## EXERCISE INPUTS
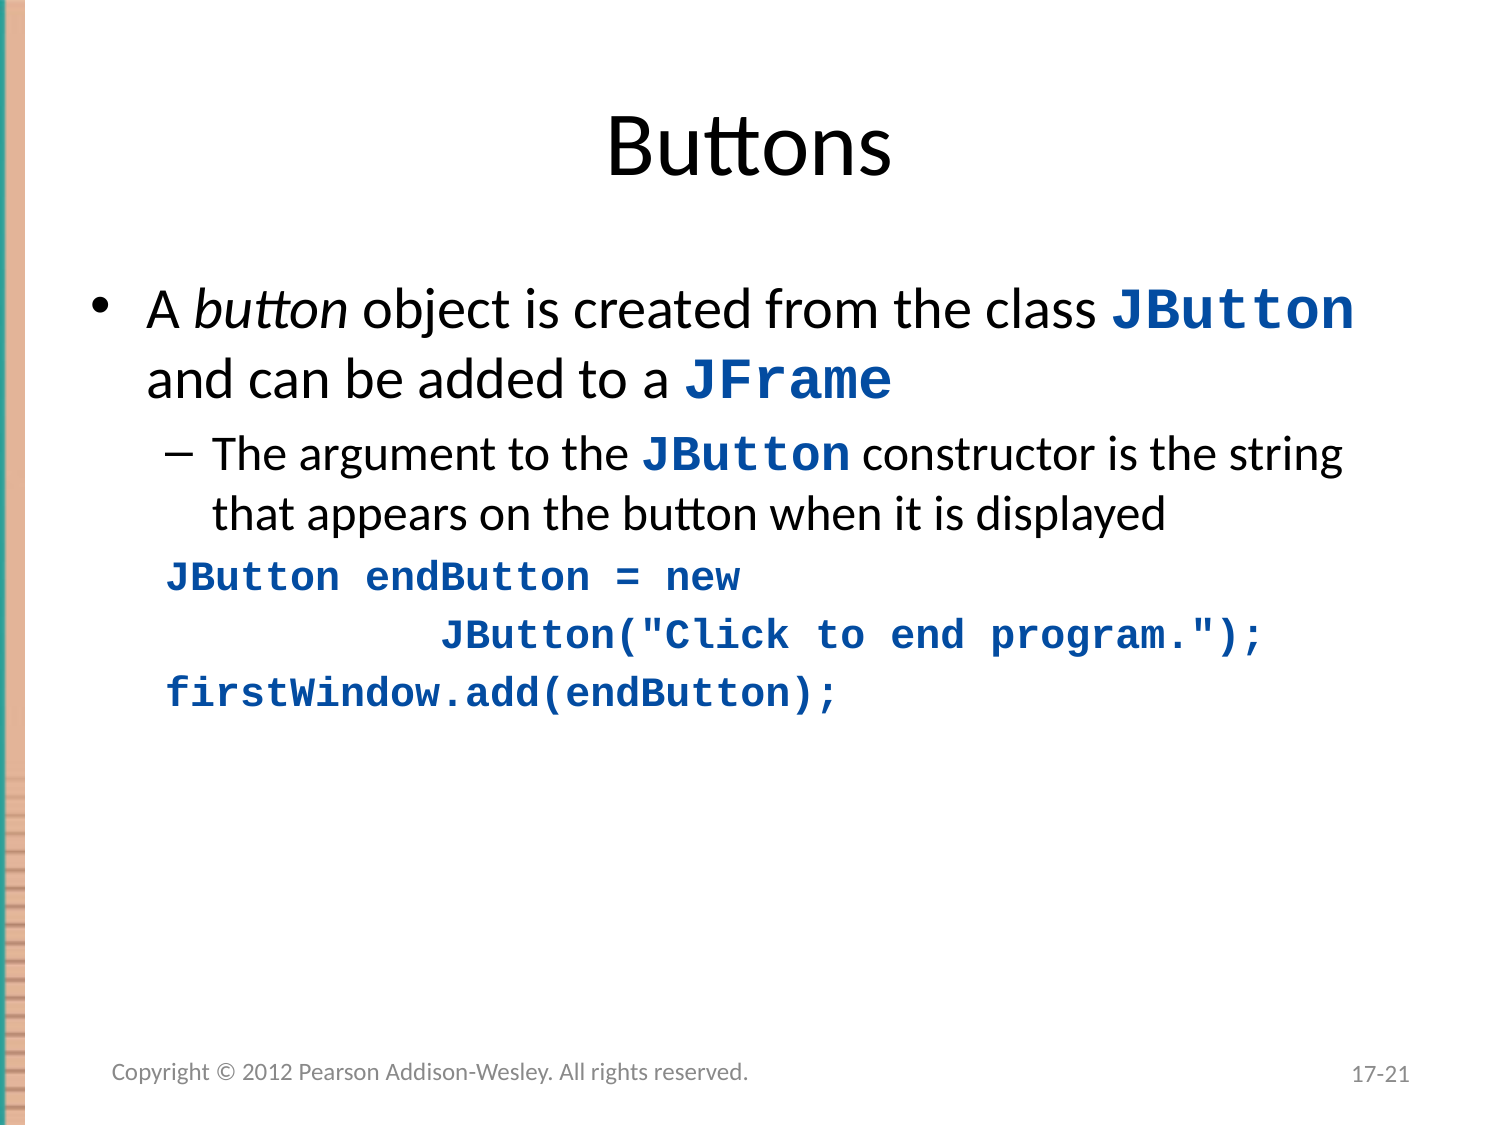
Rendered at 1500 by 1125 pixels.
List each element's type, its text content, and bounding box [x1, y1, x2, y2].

--

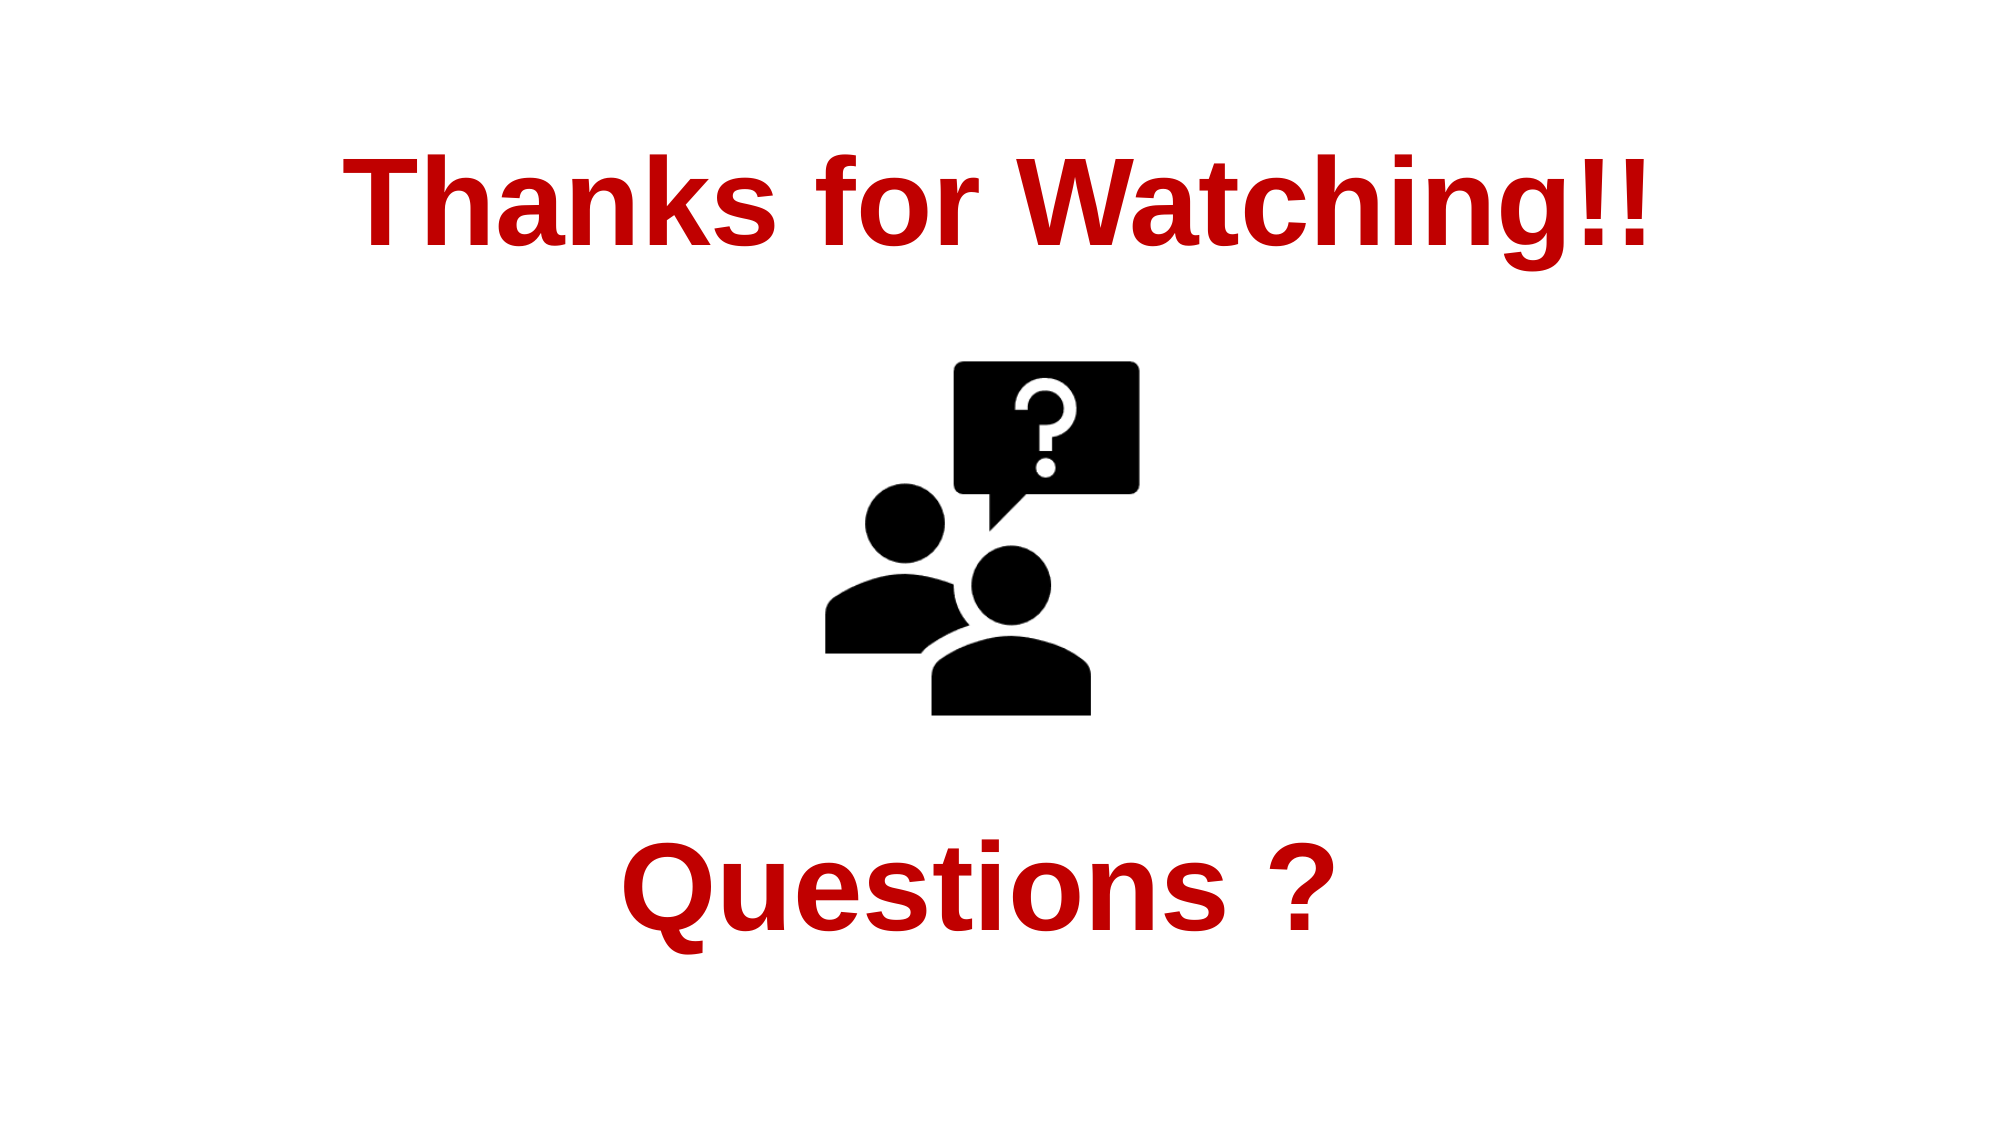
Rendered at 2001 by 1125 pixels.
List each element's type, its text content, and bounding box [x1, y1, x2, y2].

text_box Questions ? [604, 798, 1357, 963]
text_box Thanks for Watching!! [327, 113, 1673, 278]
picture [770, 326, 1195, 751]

## EXERCISE REQUIREMENTS
Only the lines of the data holding the string "Rendered" are wanted; copy each of them.

## RESPONSE AREA
Rendered at 1500 by 1125 pixels.
Rendered at 2001 by 1125 pixels.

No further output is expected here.